Task brief – Print out each entry without alteration, and keep the pictures out.

Recorded information –
★ ★ ★ ★ ★ ★ ★

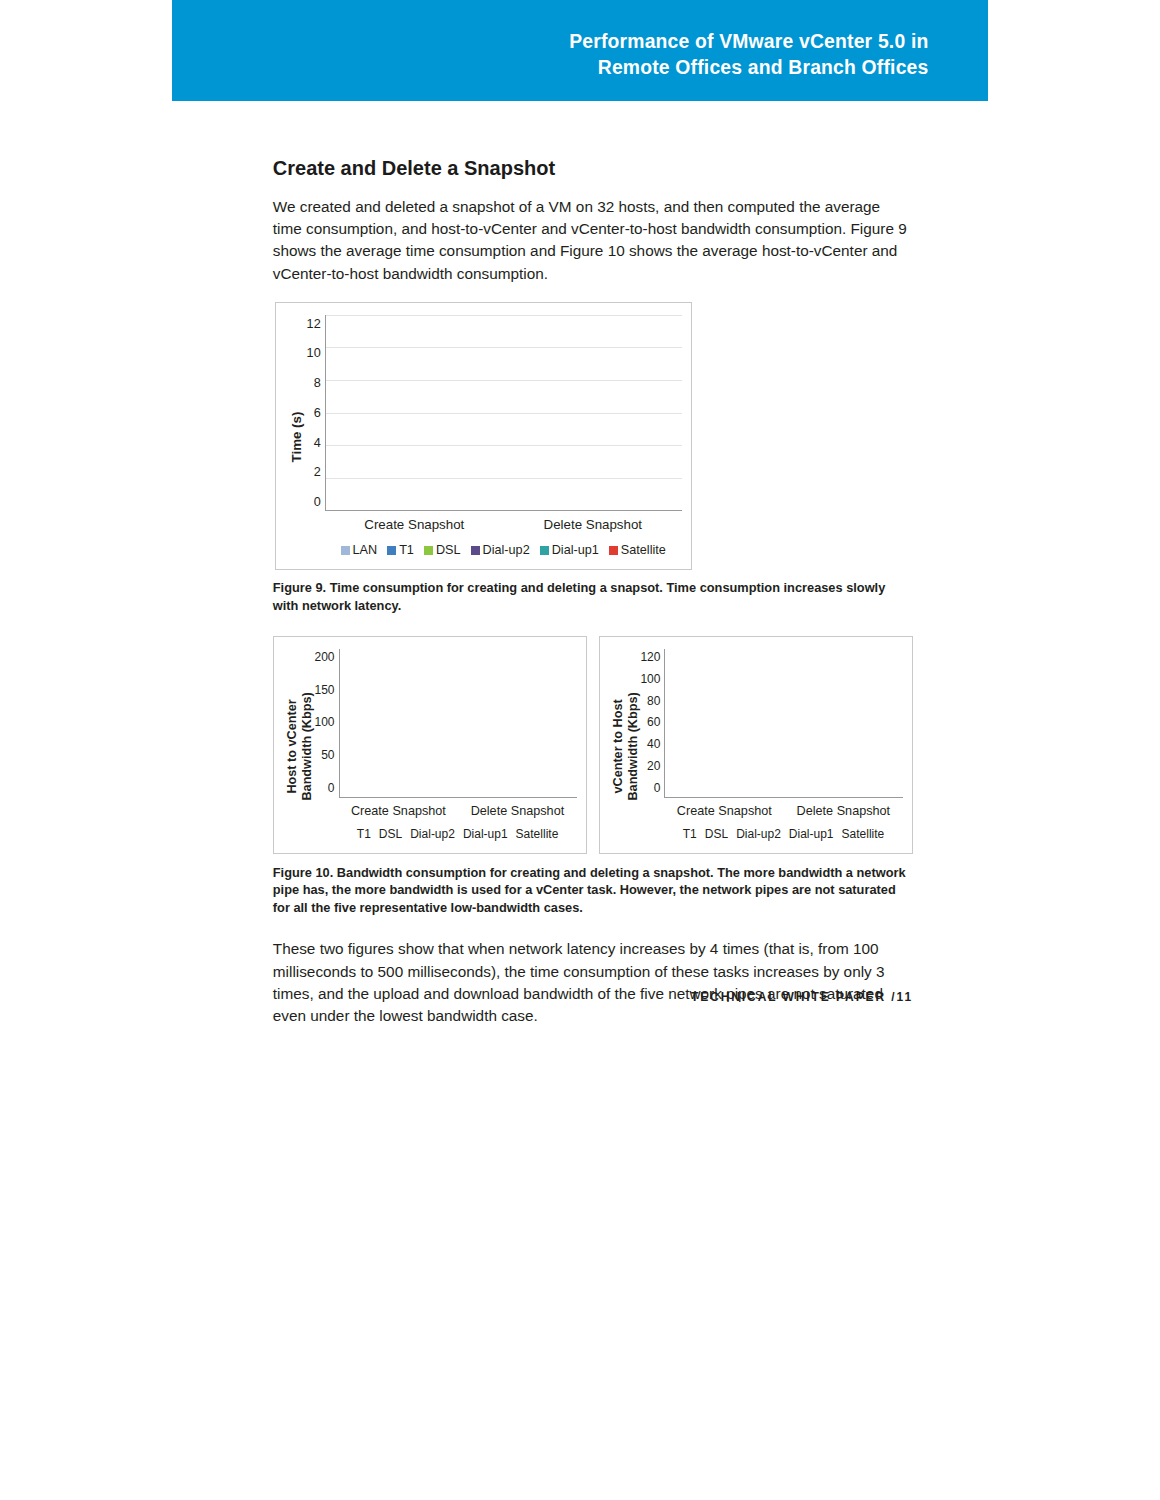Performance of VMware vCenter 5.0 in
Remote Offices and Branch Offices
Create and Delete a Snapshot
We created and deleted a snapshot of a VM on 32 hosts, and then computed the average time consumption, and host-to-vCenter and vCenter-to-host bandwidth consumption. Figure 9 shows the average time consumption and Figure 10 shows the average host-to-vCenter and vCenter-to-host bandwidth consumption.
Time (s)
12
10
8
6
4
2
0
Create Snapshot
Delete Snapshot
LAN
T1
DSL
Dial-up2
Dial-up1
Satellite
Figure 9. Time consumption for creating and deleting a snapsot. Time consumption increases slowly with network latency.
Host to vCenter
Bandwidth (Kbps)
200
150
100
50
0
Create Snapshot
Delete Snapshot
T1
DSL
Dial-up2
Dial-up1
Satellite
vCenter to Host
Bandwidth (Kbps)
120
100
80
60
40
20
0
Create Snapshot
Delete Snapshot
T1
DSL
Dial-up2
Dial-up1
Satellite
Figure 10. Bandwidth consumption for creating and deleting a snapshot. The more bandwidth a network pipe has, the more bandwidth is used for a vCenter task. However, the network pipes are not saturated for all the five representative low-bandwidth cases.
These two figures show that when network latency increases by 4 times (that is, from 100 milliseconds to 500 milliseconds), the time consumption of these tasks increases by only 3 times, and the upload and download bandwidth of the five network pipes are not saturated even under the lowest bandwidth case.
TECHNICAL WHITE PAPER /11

★ ★ ★ ★ ★ ★ ★

Solution to this task –
Performance of VMware vCenter 5.0 in
Remote Offices and Branch Offices
Create and Delete a Snapshot
We created and deleted a snapshot of a VM on 32 hosts, and then computed the average time consumption, and host-to-vCenter and vCenter-to-host bandwidth consumption. Figure 9 shows the average time consumption and Figure 10 shows the average host-to-vCenter and vCenter-to-host bandwidth consumption.
Time (s)
12
10
8
6
4
2
0
Create Snapshot
Delete Snapshot
LAN
T1
DSL
Dial-up2
Dial-up1
Satellite
Figure 9. Time consumption for creating and deleting a snapsot. Time consumption increases slowly with network latency.
Host to vCenter
Bandwidth (Kbps)
200
150
100
50
0
Create Snapshot
Delete Snapshot
T1
DSL
Dial-up2
Dial-up1
Satellite
vCenter to Host
Bandwidth (Kbps)
120
100
80
60
40
20
0
Create Snapshot
Delete Snapshot
T1
DSL
Dial-up2
Dial-up1
Satellite
Figure 10. Bandwidth consumption for creating and deleting a snapshot. The more bandwidth a network pipe has, the more bandwidth is used for a vCenter task. However, the network pipes are not saturated for all the five representative low-bandwidth cases.
These two figures show that when network latency increases by 4 times (that is, from 100 milliseconds to 500 milliseconds), the time consumption of these tasks increases by only 3 times, and the upload and download bandwidth of the five network pipes are not saturated even under the lowest bandwidth case.
TECHNICAL WHITE PAPER /11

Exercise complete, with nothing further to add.